Point Reyes man debuts series in yoga for aging

David Briggs
For yogi Rich Clarke, independence, equanimity and stress reduction are the keys to aging well.   

Rich Clarke, a 73-year-old Point Reyes Station resident and former school psychologist, was in his late 20s when he began regularly stretching. He wasn’t turned on to yoga until he watched an interview with the rock star Sting in the early ’90s. “He was doing things I couldn’t dream of doing,” Mr. Clarke said.

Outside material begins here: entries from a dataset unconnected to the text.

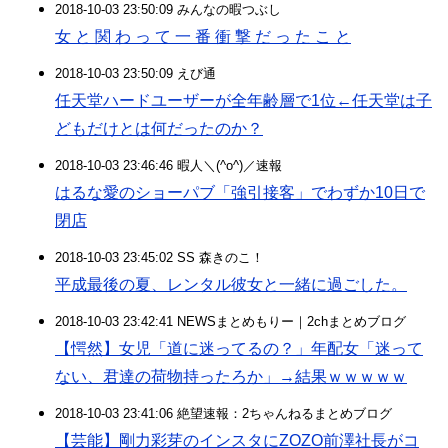
2018-10-03 23:50:09 みんなの暇つぶし
女 と 関 わ っ て 一 番 衝 撃 だ っ た こ と
2018-10-03 23:50:09 えび通
任天堂ハードユーザーが全年齢層で1位←任天堂は子
どもだけとは何だったのか？
2018-10-03 23:46:46 暇人＼(^o^)／速報
はるな愛のショーパブ「強引接客」でわずか10日で
閉店
2018-10-03 23:45:02 SS 森きのこ！
平成最後の夏、レンタル彼女と一緒に過ごした。
2018-10-03 23:42:41 NEWSまとめもりー｜2chまとめブログ
【愕然】女児「道に迷ってるの？」年配女「迷って
ない、君達の荷物持ったろか」→結果ｗｗｗｗｗ
2018-10-03 23:41:06 絶望速報：2ちゃんねるまとめブログ
【芸能】剛力彩芽のインスタにZOZO前澤社長がコ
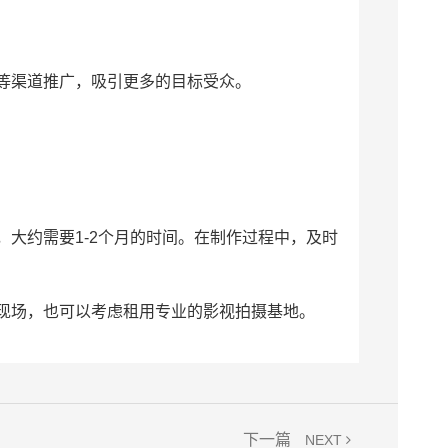
等渠道推广，吸引更多的目标受众。
大约需要1-2个月的时间。在制作过程中，及时
现场，也可以考虑租用专业的影视拍摄基地。
下一篇
NEXT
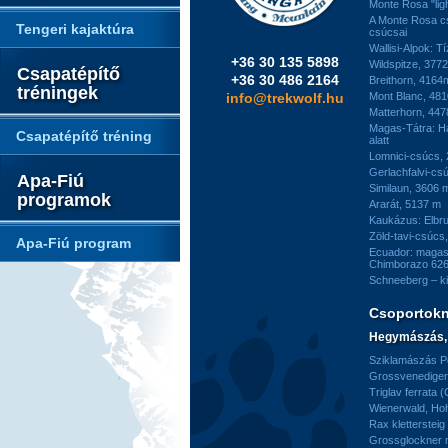
Monte Rosa "ligh
A Monte Rosa c
Tengeri kajaktúra
csúcsai
Wallisi-Alpok: T
+36 30 135 5898
Wildspitze, 377
Csapatépítő
+36 30 486 2164
Breithorn, 4164
tréningek
info@trekwolf.hu
Mont Blanc, 48
Matterhorn, 44
Magas-Tátra: H
Csapatépítő tréning
alatt
Lomnici-csúcs,
Gerlachfalvi-csú
Apa-Fiú
Similaun, 3606 
programok
Ararát, 5137 m
Kaukázus: Elbr
Zöld-tavi-csúcs
Apa-Fiú program
Ecuador: magas
Chimborazo 626
Schneeberg – k
Csoportok
Hegymászás, 
Sziklamászás Pe
Grossvenediger 
Triglav ferrata 
Wienerwald, H
Rax kletterstei
Grossglockner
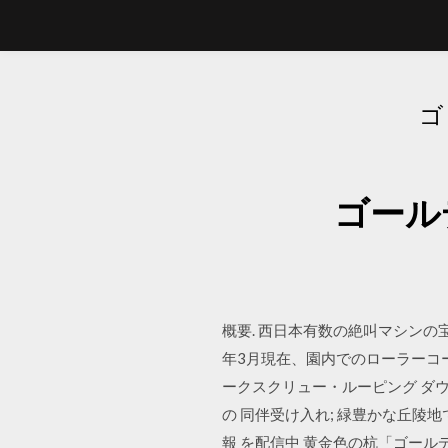
ゴ
ゴール
概要. 西日本有数の絶叫マシンの
年3月現在、園内でのローラーコー
ークスクリュー・ルーピング ダウ
の 同伴受け入れ; 緑豊かな丘陵
報 を配信中 黄金色の杭「ゴー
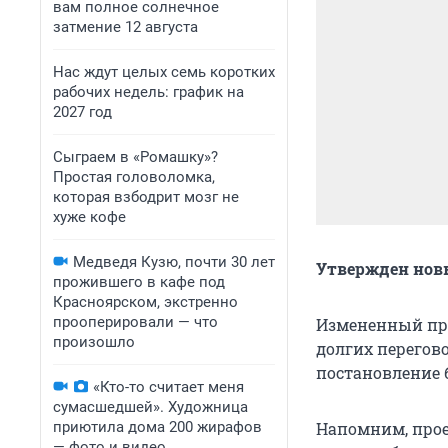
вам полное солнечное
затмение 12 августа
Нас ждут целых семь коротких
рабочих недель: график на
2027 год
Сыграем в «Ромашку»?
Простая головоломка,
которая взбодрит мозг не
хуже кофе
Медведя Кузю, почти 30 лет
Утвержден новы
прожившего в кафе под
Красноярском, экстренно
прооперировали — что
Измененный про
произошло
долгих перегов
постановление 
«Кто-то считает меня
сумасшедшей». Художница
приютила дома 200 жирафов
Напомним, прое
— фото и видео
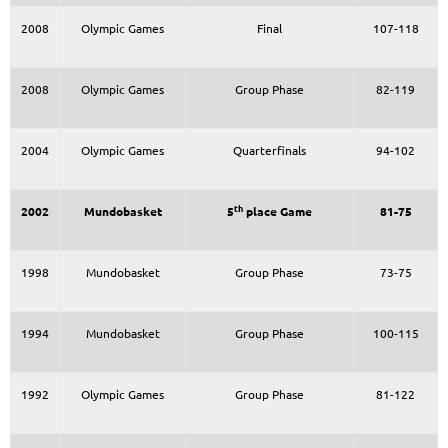
2008
Olympic Games
Final
107-118
2008
Olympic Games
Group Phase
82-119
2004
Olympic Games
Quarterfinals
94-102
th
2002
Mundobasket
5
place Game
81-75
1998
Mundobasket
Group Phase
73-75
1994
Mundobasket
Group Phase
100-115
1992
Olympic Games
Group Phase
81-122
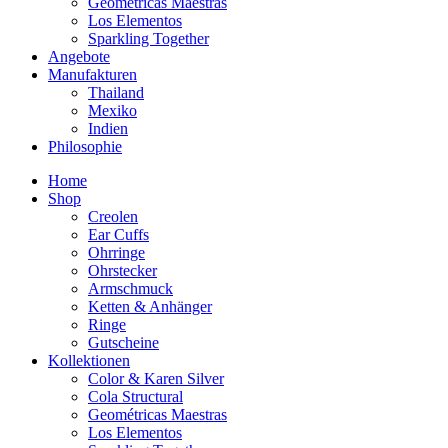
Geométricas Maestras
Los Elementos
Sparkling Together
Angebote
Manufakturen
Thailand
Mexiko
Indien
Philosophie
Home
Shop
Creolen
Ear Cuffs
Ohrringe
Ohrstecker
Armschmuck
Ketten & Anhänger
Ringe
Gutscheine
Kollektionen
Color & Karen Silver
Cola Structural
Geométricas Maestras
Los Elementos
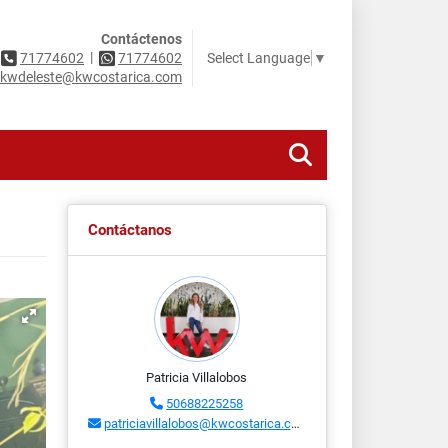
Contáctenos
|
Select Language
▼
71774602
71774602
kwdeleste@kwcostarica.com
Contáctanos
Patricia Villalobos
50688225258
patriciavillalobos@kwcostarica.com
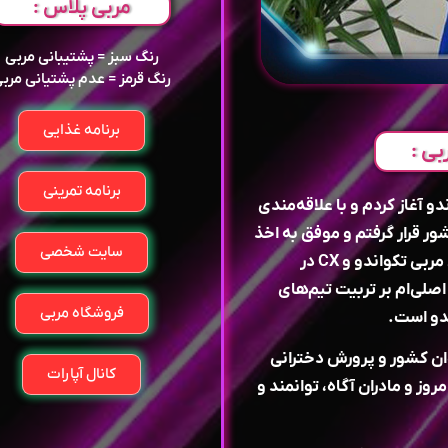
مربی پلاس :
رنگ سبز = پشتیبانی مربی
رنگ قرمز = عدم پشتیانی مرب
برنامه غذایی
بی :
برنامه تمرینی
دو آغاز کردم و با علاقه‌مندی
 قرار گرفتم و موفق به اخذ
سایت شخصی
مدارک آکادمیک معتبر شدم. در حال حاضر به‌عنوان مربی تکواندو و CX در
اصلی‌ام بر تربیت تیم‌های
فروشگاه مربی
دو است.
ان کشور و پرورش دخترانی
کانال آپارات
روز و مادران آگاه، توانمند و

He began thinking about how the practice would benefit his future self: “If I develop a consciousness about flexibility, balance, agility and stretching now, I’ll be in a better position when I age.” Taking the initiative to invest in your body in the long term is a guiding principle for Mr. Clarke’s new class, Yin Yoga for Healthy Aging, which will debut at the Dance Palace on Sept. 11. The coed class is open to all ages (“We start aging when we’re born, and you lose muscle mass in your 30s,” he said) and is available to yogis of any practice level. Mr. Clarke began attending classes at Point Reyes Yoga, then Yoga Toes Studio, when it opened in 2001 and was encouraged by one of the studio’s instructors, Maile Sivert, to become a teacher about six years ago. He’s now a registered yoga teacher and has completed over 300 hours of training in which he focused on anatomy and a slower-paced style of yoga known as Yin Yoga. The “Yin” refers to a passive approach in which supported poses are held for a longer period of time, letting gravity do the work. Studying under Paul Grilley, Mr. Clarke learned poses that target the connective tissues that cause restriction and stiffness, as opposed to the “aesthetically rigid poses” used in traditional yoga. Then, last year, he took a yoga workshop on aging offered by Baxter Bell, a medical doctor, and Brad Gibson, a professor at the Buck Institute for Research on Aging. There he learned the “three pillars of heathy aging”: independence, emotional equanimity and the shortening of morbidity by using meditation to reduce stress. “That was the thing that gelled all these ideas for me,” he said. “They put it together in a way that I could see and teach.” Gina Kutchins, who has traveled to Peru and Guatemala for yoga excursions and knows Mr. Clarke from local classes, said Mr. Clarke’s patience and compassion will make him a fine instructor, especially for beginners. “Sometimes when people come into yoga for their first time it can be intimidating, and I think Rich would be an excellent teacher for someone breaking into the practice,” she said. “I think that anybody who is in his yoga class would feel very welcome.”